The efficacy of the vaccine depends on maintaining it at a specific temperature before administering it. For years, vaccines are preserved in ice-boxes, transported to the remote areas. Some efforts are on to use solar power to refrigerate and maintain vaccines.

Now, a new innovation — a Nano cool device — promises to address the cold chain gaps in vaccine delivery by improving the preservation, transportation and delivery of important vaccines to people in remote and rural areas in Asian and African regions, is round the corner. Hyderabad-based Sathguru Management Consultants and North Carolina-based RTI International have come up with a battery-operated thermoelectric container.

The concept is based on a technology that RTI International has been using over the past decade to cool lasers, electronics and medical devices. The portable container can be tweaked to the requirements of preserving and transporting vaccines in a safe and effective condition from the manufacturer to the recipient, says Rama Venkatasubramanian, Director of RTI’s Centre for Solid State Energetics.

The thermoelectric container has the potential to provide an alternative to replace Styrofoam and plastic boxes with ice packs that are widely used to transport vaccines, especially in Asia and Africa. It is compact, light weight and a move-and-store container.

In immunisation programmes, storage and handling vaccines is the key.

Lapses can cost in thousands of dollars in wasted vaccine or reactivation.

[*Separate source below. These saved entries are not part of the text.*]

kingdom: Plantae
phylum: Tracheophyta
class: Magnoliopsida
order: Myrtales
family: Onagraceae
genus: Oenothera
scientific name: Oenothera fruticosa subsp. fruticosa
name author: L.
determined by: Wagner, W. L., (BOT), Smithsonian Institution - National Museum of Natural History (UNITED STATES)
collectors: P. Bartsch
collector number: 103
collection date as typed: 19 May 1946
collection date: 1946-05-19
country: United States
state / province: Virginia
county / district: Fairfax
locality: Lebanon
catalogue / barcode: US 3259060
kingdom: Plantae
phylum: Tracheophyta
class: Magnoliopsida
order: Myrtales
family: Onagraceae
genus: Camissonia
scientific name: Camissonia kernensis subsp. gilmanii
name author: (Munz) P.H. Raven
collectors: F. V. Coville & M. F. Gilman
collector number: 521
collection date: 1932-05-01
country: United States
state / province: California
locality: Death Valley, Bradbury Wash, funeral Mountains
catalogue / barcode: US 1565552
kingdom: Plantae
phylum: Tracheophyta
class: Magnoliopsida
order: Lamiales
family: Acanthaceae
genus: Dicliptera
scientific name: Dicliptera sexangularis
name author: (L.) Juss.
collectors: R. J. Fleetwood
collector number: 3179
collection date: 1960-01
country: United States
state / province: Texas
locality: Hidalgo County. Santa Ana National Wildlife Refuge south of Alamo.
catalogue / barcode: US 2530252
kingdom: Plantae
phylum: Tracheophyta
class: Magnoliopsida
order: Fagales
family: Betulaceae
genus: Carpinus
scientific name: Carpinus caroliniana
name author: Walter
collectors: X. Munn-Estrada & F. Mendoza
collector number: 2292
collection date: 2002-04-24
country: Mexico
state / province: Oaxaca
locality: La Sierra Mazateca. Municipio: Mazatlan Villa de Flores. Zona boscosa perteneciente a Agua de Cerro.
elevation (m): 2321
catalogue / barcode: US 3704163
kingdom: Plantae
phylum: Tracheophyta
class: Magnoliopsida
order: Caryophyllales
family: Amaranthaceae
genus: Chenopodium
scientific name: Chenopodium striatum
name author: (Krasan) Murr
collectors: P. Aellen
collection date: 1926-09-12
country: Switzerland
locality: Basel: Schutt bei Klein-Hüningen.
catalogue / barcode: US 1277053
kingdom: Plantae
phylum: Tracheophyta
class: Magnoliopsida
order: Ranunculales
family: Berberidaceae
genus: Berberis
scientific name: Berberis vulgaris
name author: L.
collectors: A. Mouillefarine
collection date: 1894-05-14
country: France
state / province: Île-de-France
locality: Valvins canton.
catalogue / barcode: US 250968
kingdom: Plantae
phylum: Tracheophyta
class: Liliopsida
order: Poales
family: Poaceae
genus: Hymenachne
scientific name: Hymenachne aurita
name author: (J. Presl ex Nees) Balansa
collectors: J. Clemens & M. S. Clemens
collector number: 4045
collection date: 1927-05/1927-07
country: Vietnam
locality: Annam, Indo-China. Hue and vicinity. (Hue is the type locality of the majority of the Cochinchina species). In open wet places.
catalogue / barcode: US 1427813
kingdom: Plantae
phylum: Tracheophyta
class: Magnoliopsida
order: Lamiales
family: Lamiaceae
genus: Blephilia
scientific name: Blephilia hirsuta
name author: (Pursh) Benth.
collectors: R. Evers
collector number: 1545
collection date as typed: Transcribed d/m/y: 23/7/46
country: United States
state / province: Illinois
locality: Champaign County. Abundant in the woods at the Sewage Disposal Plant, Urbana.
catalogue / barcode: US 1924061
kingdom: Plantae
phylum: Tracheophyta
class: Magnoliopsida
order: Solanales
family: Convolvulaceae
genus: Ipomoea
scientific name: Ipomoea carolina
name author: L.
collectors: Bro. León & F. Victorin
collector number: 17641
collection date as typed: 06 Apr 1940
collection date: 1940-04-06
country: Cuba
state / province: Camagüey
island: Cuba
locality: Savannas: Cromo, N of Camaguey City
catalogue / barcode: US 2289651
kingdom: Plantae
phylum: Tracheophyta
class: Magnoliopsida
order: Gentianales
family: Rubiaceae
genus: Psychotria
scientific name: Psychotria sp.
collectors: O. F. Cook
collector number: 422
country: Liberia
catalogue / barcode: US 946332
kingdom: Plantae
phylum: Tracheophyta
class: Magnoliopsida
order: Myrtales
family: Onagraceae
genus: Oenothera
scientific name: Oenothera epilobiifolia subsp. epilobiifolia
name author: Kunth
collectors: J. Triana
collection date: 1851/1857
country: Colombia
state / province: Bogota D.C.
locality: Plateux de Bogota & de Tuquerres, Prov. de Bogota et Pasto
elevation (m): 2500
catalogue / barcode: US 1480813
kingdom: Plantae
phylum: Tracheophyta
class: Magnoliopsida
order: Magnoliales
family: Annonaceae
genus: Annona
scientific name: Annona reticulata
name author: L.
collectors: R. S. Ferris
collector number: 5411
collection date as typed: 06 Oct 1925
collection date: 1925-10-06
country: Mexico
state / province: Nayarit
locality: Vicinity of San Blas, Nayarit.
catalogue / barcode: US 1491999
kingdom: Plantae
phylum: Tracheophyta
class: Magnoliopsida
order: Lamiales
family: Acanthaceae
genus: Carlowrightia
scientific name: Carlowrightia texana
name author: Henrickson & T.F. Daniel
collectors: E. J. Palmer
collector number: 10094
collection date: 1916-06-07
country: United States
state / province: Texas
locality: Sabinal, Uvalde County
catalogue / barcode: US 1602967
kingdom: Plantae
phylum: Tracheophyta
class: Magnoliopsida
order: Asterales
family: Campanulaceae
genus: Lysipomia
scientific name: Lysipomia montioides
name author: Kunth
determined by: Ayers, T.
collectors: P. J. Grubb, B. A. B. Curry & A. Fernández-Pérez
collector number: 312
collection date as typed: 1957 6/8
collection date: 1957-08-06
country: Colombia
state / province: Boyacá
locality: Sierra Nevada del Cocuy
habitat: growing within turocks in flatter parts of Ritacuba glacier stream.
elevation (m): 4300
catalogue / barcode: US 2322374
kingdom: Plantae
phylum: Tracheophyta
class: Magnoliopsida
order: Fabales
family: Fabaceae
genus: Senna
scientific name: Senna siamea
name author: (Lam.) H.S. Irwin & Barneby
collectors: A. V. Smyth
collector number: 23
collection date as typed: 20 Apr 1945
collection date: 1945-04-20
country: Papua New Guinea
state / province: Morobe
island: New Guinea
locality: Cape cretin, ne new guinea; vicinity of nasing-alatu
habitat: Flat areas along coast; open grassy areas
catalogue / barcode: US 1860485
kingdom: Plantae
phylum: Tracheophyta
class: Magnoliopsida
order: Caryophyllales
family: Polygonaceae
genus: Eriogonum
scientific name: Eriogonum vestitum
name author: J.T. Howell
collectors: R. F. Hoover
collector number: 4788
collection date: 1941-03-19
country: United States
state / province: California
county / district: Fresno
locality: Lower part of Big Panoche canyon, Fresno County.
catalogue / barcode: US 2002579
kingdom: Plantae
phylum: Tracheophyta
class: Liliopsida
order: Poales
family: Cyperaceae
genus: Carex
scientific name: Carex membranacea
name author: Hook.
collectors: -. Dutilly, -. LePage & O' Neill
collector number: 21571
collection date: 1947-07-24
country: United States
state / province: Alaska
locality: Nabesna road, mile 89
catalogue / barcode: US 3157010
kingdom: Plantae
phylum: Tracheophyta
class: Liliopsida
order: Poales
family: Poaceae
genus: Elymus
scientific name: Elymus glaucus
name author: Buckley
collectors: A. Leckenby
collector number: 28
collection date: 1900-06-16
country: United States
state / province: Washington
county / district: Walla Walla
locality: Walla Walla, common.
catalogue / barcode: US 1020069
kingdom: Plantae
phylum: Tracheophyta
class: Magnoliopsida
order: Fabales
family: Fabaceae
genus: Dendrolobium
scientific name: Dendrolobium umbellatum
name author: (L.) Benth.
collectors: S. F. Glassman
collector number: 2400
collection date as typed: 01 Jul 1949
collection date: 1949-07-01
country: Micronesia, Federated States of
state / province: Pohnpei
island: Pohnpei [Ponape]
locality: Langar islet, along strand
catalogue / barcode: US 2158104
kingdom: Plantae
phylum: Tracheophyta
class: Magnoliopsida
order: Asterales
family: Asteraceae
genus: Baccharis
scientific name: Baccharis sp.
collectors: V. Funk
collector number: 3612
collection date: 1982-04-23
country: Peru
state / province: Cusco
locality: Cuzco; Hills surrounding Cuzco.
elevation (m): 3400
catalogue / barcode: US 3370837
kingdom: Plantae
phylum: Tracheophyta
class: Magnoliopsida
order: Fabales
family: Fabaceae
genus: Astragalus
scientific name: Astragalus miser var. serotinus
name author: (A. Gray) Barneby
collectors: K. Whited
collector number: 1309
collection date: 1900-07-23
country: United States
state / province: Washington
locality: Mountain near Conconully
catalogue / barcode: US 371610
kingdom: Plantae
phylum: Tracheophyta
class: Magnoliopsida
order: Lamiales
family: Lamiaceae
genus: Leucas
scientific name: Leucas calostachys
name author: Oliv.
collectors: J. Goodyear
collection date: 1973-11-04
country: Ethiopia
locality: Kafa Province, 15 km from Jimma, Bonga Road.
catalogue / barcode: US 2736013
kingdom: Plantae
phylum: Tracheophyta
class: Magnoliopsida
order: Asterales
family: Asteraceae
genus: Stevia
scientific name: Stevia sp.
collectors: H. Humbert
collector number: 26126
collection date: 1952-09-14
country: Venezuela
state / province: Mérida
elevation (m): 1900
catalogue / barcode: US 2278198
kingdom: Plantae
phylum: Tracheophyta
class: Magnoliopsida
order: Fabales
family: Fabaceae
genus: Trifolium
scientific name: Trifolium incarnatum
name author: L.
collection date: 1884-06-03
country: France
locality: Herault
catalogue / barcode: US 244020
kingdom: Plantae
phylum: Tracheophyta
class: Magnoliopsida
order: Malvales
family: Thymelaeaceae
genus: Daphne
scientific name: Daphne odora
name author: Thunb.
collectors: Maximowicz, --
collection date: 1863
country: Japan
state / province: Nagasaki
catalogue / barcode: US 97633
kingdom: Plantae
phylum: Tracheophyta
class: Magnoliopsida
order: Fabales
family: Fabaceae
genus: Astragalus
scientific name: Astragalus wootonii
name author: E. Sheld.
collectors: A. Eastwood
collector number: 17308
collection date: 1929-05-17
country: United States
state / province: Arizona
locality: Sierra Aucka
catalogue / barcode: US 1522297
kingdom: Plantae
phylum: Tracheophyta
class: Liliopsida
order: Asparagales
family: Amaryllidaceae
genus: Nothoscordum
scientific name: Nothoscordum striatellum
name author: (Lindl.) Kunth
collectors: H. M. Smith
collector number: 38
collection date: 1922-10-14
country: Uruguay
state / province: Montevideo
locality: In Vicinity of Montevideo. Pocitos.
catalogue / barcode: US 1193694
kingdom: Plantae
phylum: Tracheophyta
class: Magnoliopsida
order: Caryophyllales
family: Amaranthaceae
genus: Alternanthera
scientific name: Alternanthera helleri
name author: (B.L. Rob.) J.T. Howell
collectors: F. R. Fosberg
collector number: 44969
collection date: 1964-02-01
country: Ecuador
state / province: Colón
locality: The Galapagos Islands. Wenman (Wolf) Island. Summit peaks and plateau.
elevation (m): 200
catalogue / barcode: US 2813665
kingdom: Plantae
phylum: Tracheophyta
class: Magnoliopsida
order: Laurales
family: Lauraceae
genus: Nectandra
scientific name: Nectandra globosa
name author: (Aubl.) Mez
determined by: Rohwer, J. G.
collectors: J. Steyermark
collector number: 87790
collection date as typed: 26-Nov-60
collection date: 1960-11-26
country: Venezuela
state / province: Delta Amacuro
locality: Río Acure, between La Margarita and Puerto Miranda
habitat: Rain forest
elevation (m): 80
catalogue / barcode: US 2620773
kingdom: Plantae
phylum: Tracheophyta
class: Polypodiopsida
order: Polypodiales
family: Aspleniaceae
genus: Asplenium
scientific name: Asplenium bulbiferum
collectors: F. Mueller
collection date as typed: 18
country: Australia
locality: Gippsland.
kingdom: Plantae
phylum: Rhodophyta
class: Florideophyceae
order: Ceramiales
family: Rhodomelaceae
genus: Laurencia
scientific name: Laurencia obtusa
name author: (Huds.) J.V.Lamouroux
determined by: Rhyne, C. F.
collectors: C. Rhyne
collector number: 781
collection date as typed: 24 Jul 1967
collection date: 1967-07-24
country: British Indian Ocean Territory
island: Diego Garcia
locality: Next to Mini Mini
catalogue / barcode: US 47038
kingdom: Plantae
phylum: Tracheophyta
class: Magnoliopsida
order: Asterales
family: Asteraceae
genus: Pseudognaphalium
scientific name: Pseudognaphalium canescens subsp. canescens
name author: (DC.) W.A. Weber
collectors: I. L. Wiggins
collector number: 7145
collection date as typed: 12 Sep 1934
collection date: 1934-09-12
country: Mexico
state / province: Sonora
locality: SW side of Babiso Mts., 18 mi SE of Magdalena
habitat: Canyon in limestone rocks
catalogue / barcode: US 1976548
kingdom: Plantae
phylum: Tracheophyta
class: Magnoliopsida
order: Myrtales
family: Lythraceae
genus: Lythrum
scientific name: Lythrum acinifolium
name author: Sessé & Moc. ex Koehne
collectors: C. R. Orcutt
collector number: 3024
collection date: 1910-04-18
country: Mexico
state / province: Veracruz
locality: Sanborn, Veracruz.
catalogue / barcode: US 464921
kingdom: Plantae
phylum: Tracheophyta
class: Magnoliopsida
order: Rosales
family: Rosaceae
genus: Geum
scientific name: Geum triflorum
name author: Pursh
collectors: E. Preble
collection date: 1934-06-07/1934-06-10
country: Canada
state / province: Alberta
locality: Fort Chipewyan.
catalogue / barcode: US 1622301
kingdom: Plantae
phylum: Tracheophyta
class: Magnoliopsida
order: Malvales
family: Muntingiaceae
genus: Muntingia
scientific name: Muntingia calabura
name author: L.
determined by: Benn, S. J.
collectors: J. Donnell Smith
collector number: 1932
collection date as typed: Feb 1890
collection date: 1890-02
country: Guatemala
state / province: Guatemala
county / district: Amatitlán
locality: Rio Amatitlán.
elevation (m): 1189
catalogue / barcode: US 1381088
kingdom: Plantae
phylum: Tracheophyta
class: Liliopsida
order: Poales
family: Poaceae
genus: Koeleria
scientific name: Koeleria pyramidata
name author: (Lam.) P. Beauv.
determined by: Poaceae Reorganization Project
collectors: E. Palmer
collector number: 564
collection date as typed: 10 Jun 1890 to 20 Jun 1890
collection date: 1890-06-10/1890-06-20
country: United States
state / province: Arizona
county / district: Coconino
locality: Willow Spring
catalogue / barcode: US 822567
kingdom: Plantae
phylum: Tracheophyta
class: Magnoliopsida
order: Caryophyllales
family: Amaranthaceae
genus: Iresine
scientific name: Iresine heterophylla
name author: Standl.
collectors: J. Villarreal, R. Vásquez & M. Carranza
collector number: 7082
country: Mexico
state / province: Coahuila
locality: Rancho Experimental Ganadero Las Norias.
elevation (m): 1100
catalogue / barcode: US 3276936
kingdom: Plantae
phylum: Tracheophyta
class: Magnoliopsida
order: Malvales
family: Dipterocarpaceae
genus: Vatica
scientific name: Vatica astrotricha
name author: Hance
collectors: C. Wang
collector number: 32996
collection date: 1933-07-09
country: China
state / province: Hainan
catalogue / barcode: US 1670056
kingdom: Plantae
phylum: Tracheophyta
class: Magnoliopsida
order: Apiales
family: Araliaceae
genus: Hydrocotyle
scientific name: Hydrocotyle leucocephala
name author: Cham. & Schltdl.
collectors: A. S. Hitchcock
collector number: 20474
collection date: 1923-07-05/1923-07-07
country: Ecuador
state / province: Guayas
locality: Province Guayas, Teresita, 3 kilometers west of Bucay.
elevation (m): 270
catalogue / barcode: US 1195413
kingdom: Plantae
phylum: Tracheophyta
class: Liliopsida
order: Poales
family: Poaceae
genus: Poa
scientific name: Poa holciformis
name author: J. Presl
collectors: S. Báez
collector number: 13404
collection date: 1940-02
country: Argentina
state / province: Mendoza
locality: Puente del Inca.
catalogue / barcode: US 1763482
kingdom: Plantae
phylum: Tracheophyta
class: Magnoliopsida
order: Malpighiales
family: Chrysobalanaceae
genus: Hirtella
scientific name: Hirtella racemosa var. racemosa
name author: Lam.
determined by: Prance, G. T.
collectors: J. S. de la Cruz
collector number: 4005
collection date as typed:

The joint innovation got a grant of 100,000 Canadian dollars (about Rs 55 lakh) from the Grand Challenges Canada, funded by the Canadian Government, which support innovations in health. The developers believe that their solution will empower health workers with a product that can provide active cooling in the WHO mandated norm for a period of 24 to 48 hours.

Cost-effective

The current solution used for vaccine movement is very basic. The cool boxes using traditional cooling gels are simple, but not very efficient in temperature control. “The Styrofoam boxes and passive cooling technology used at present is 50 year-old. While ice packed boxes are a cost-effective solution, they offer no method to regulate the temperatures in the box and vaccine loss is a widespread problem. Moreover, the short life of ice packs limits the length and efficacy of vaccination camps,” says Pushpa Vijayaraghavan of Sathguru.

Sathguru and RTI aim to provide a technologically efficient solution at a comparable cost. The cost of ice boxes (currently being used) ranges from $10 to $250. Against this, a thermoelectric container may initially cost to $100. However, they believe that the cost could come down to $50 or less on higher volume.

Given the efforts focused on optimisation of battery life, these companies expect the operating cost to be comparable to the current solution.

However, the economic cost comparison would be incomplete without considering the savings anticipated in reduction of wastage of vaccines and increase in efficacy of vaccination camps, they said.

Sathguru and RTI propose to do field trials in India in live vaccination camps to establish product feasibility in conditions of high heat and continuous open and closure of vaccine cooler during use.

The field trials will also be used to collect more feedback from health workers who will be using the vaccine coolers.